Er wedelte mit dem Gerät über unseren Köpfen umher, sodass er fast die niedrige Decke berührte, dann ließ er den Arm wieder sinken und lief zu der Holzleiter in seinem Zimmer, die weiter nach oben zu dem Teleskop führte.

„Ich hab' hier keinen Empfang." Mit diesen Worten stieg er auf die ersten Sprossen, die unter seinem Gewicht knarzten und er kletterte flink die Leiter hoch und verschwand in dem dachbodenähnlichen Raum. Kopfschüttelnd folgte ich ihm. Als ich mich auf den verstaubten Holzboden, der dringend mal wieder geputzt werden könnte, hievte, stand Louie bereits neben dem riesigen Teleskop.
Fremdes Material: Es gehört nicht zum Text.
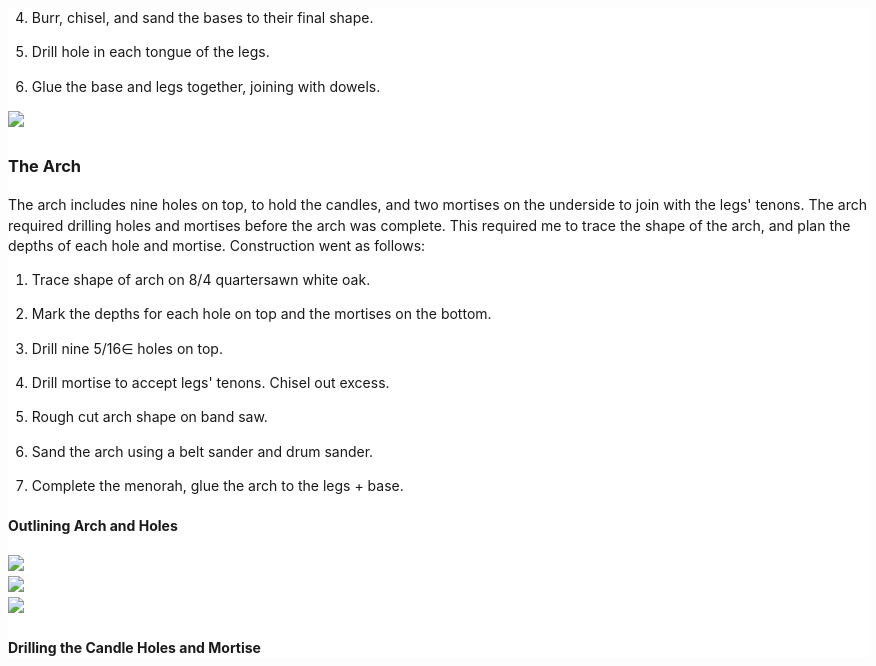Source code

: <p></p>

4. Burr, chisel, and sand the bases to their final shape.

<p></p>

5. Drill hole in each tongue of the legs.

<p></p>

6. Glue the base and legs together, joining with dowels.

</p> 
<p class="endWrap"></p>

<div class="postImg">
  <img src="/media/2015/12/08/base/base_preglue_01.jpg" style="width:100%">
</div>

### The Arch

The arch includes nine holes on top, to hold the candles, and two mortises on
the underside to join with the legs' tenons. The arch required drilling holes
and mortises before the arch was complete. This required me to trace the shape
of the arch, and plan the depths of each hole and mortise. Construction went as
follows:

1. Trace shape of arch on 8/4 quartersawn white oak.

2. Mark the depths for each hole on top and the mortises on the bottom.

3. Drill nine 5/16$\in$ holes on top.

4. Drill mortise to accept legs' tenons. Chisel out excess.

5. Rough cut arch shape on band saw.

6. Sand the arch using a belt sander and drum sander.

7. Complete the menorah, glue the arch to the legs + base.

#### Outlining Arch and Holes

<div class="carouselContainer">
  <div class="variable-width">
    <div> <img src="/media/2015/12/08/top/top_markings_01.jpg"
               /> </div>
    <div> <img src="/media/2015/12/08/top/top_markings_02.jpg"
               /> </div>
    <div> <img src="/media/2015/12/08/top/top_markings_03.jpg"
               /> </div>
  </div>
</div>

#### Drilling the Candle Holes and Mortise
Neben dem großen technischen Gerät wirkte Louies schmächtige Statur nochmal zerbrechlicher. Er stellte sich auf die Zehenspitzen und schob das quietschende große Dachfenster noch weiter auf. Das Teleskop ragte bereits an einer Stelle aus dem Fenster und so musste Louie den Spalt nur noch vergrößern. Dann schnappte er sich zwei der Kartons auf einem orientalischen Teppich und schleppte sie unter das Fenster. Dort ließ er sie auf den Boden fallen.

Einer der Kartons brach dabei an der Seite ein und eine lange kaputte Lichterkette rutschte heraus. Wann Louies Familie die wohl das letzte Mal benutzt hatte? Es konnte gut sein, dass das schon Ewigkeiten her war, denn sein Vater hatte die Angewohnheit alles aufzuheben. Und Aufräumen war auch nicht gerade die Stärke von Familie Parker.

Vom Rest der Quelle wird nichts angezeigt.